Sempé states that Leonhardt subsequently re-recorded only three of these eleven pieces: two for harpsichord and one for organ. The two harpsichord works are Farnaby’s Fantasia, and Gibbons’ Fantasia MB XX/6, both currently on Philips 4381532. The third re-recording that I have traced is Byrd’s Clarifica me pater III (on the CD it retains the superceded title that was current back in 1962) which Leonhardt plays on the claviorgan (Alpha 073); either Sempé has taken this performance to be on an actual organ, or I have missed a commercial recording of one of these pieces, played on an organ by Leonhardt.

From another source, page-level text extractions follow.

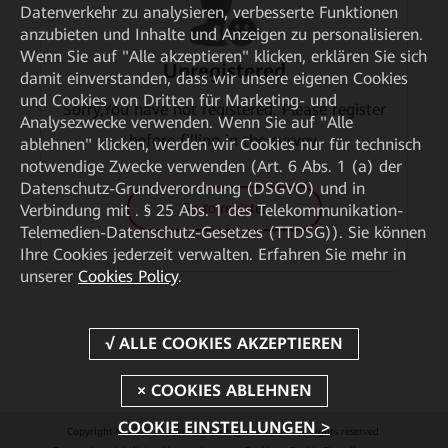
Datenverkehr zu analysieren, verbesserte Funktionen
anzubieten und Inhalte und Anzeigen zu personalisieren.
Wenn Sie auf "Alle akzeptieren" klicken, erklären Sie sich
Unregistered
damit einverstanden, dass wir unsere eigenen Cookies
und Cookies von Dritten für Marketing- und
Sorry,You have not registered. Please register
Analysezwecke verwenden. Wenn Sie auf "Alle
before filling in the survey.
ablehnen" klicken, werden wir Cookies nur für technisch
notwendige Zwecke verwenden (Art. 6 Abs. 1 (a) der
Datenschutz-Grundverordnung (DSGVO) und in
Go to register
Verbindung mit . § 25 Abs. 1 des Telekommunikation-
Telemedien-Datenschutz-Gesetzes (TTDSG)). Sie können
Ihre Cookies jederzeit verwalten. Erfahren Sie mehr in
unserer
Cookies Policy
.
COOKIE EINSTELLUNGEN >
Copyright © 2026 Huawei Technologies Co., Ltd. All rights reserved.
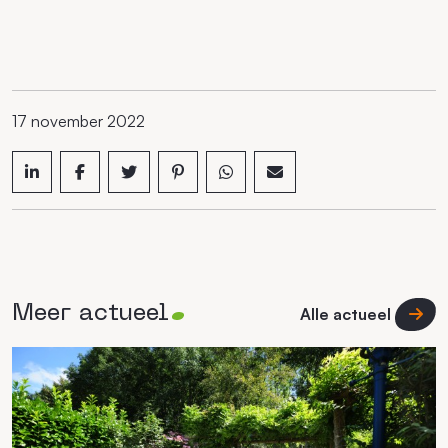
17 november 2022
Meer actueel
Alle actueel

Either way, this is a release additionally to be treasured for these unique renditions by Leonhardt of eight fine Elizabethan pieces.

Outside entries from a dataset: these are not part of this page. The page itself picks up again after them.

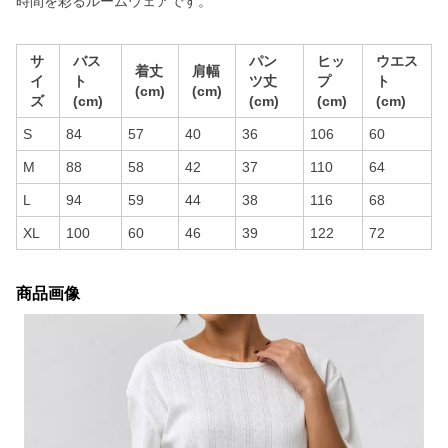
時間を彩るルームウェアです。
サ
バス
パン
ヒッ
ウエス
着丈
肩幅
イ
ト
ツ丈
プ
ト
(cm)
(cm)
ズ
(cm)
(cm)
(cm)
(cm)
S
84
57
40
36
106
60
M
88
58
42
37
110
64
L
94
59
44
38
116
68
XL
100
60
46
39
122
72
商品画像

The organ which Leonhardt uses is in San-Michaelskerk, Zwolle, Netherlands, built by Arp and Frans Caspar Schnitger, 1721. Some Elizabethan music ostensibly composed for the virginals or harpsichord can sound strident at one extreme or reedy, even weedy, at the other when played on early organs. The Zwolle instrument sounds beautiful, though it does of course date from over a century after the repertory on this disc was composed. The choice of music is excellent, intermingling folk material with the rigours of plainsong fantasias, and free fantasias (and a prelude) with the discipline of a ground. The fantasias by Byrd and Philips are particularly well chosen, not only because they are both masterful compositions, but also because Philips, a pupil of Byrd, uses the same theme as his teacher. Their respective working out of the material makes for an enthralling comparison.

These compositions from a golden age are performed superbly. Leonhardt had a particular respect for Byrd, and there is the added frisson in hearing works of the first great composer for the keyboard being played by arguably the greatest modern performer on early keyboard instruments: it would be hard to imagine finer performances of either piece. The same can be said of the other nine pieces. Whether you own one, some, most, all, or none of these tracks, this is a recording that simply recommends itself: it is a major discographical event.